Başarısız futbolcuların ve yöneticilerin takımda uzun süre kalamayacağını varsayarak, her biri farklı açıdan başarılı üç tip ‘oyuncuyu’ ele alabiliriz.
Birincisi, görev adamları. Rollerini iyi şekilde yerine getirirler, performansları zigzaglar çizmez, organizasyona verdikleriyle ondan aldıkları belli bir dengeye oturmuştur. Her ekipte olması gereken bu kişiler, bazı durumlarda şirketteki en üst pozisyon için de biçilmiş kaftandır. Sektörde ciddi dalgalanmalar olmuyorsa, şirket belli bir olgunluğa (pazar payı, iç süreçler) ulaşmışsa, hissedarların iddialı beklentileri yoksa, aradığınız CEO bir ‘görev adamı’dır. Prosedürleri işletir, büyük risklerden kaçınır ve öngörülebilirliği sağlar.
İkincisi, yıldızlar. Organizasyonu sırtlarlar, sık sık olağanüstü performans gösterirler ve bir markanın oluşmasını sağlarlar. Geçmişte Pele ve Maradona’yı, günümüzde Messi ve Ronaldo’yu bu kategoride değerlendirebiliriz. Çok iddialı hedefleriniz varsa (Dünya Kupası’nı kazanmak, şirket değerini hızla artırmak), büyük bir dönüşümü başarmanız gerekiyorsa veya zorlu dönemlerden geçiyorsanız, böyle birine ihtiyacınız vardır. Ancak, ‘her kulüp bu tip bir oyuncu için can atar, demek ki her şirket de bu tip bir CEO istemeli’ de doğru bir yaklaşım olmaz. Zira yıldızların maddi-manevi beklentilerini yönetmek, hem takımı onların üzerine kurup hem de ekibin işlemesini sağlamak ve kurum ile şahsi markaları arasında değer yaratan bir işbirliği oluşturmak hiç kolay değil. Üstelik, daha önce bu köşede konuştuğumuz gibi, yıldızların yedeklemesini yapmak da zor. Tüm bunları başarmak için ehil bir yönetim kurulu şart.

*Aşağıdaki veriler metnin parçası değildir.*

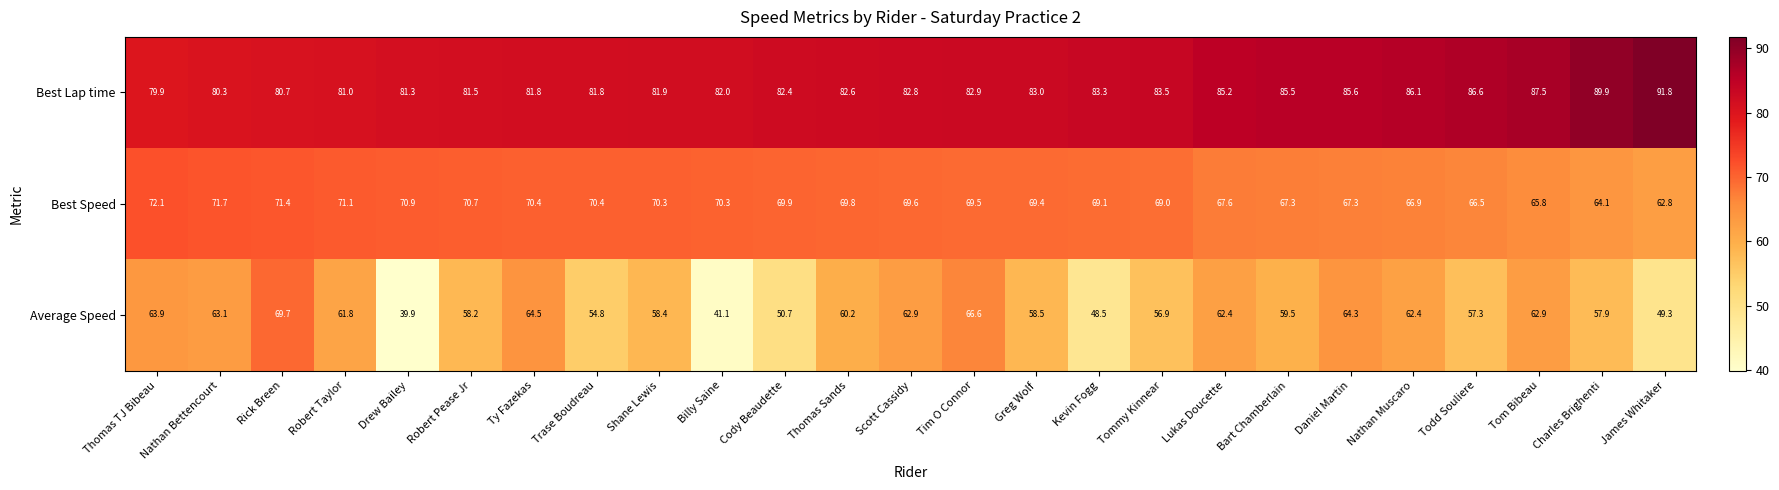

At which label is Best Lap time closest to 85?

Lukas Doucette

Üçüncüsü, sistem kuranlar. Peki hem görevini yapacak, hem olağanüstü performans gösterecek hem de kendisinden sonrası için sistem kuracak biri olsa fena mı olur? Bu kriterlerin aklıma getirdiği kişi Hollanda’nın efsanesi Johan Cruyff (1947-2016). Önce tarihin en iyi oyuncularından biri, sonra çok başarılı bir teknik direktör ve nihayet çeşitli kulüplere/ milli takımlara ilham veren bir yaklaşımın (total futbol) büyük uygulayıcısı… Tabii böyle başarılı bir sonuç için olağanüstü/ çalışkanlıkta kişilerle uygun zeminin (Ajax), ekibin (Hollanda milli takımı) ve onların önünü açan organizasyonun (Barcelona) buluşması gerekiyor. Şirketinize sistem kuran bir CEO arıyorsanız, onun ihtiyacı olacak şartları (ekip, zaman, güven, destek) sağlayıp sağlayamayacağınızı düşünün derim. Zira çorak topraklarda olağanüstü bitkilerin kök salması zor.
2026’da Kuzey Amerika’da yapılacak Dünya Kupası’nda milli takımımızı da görmek dileğiyle iyi bir hafta diliyorum.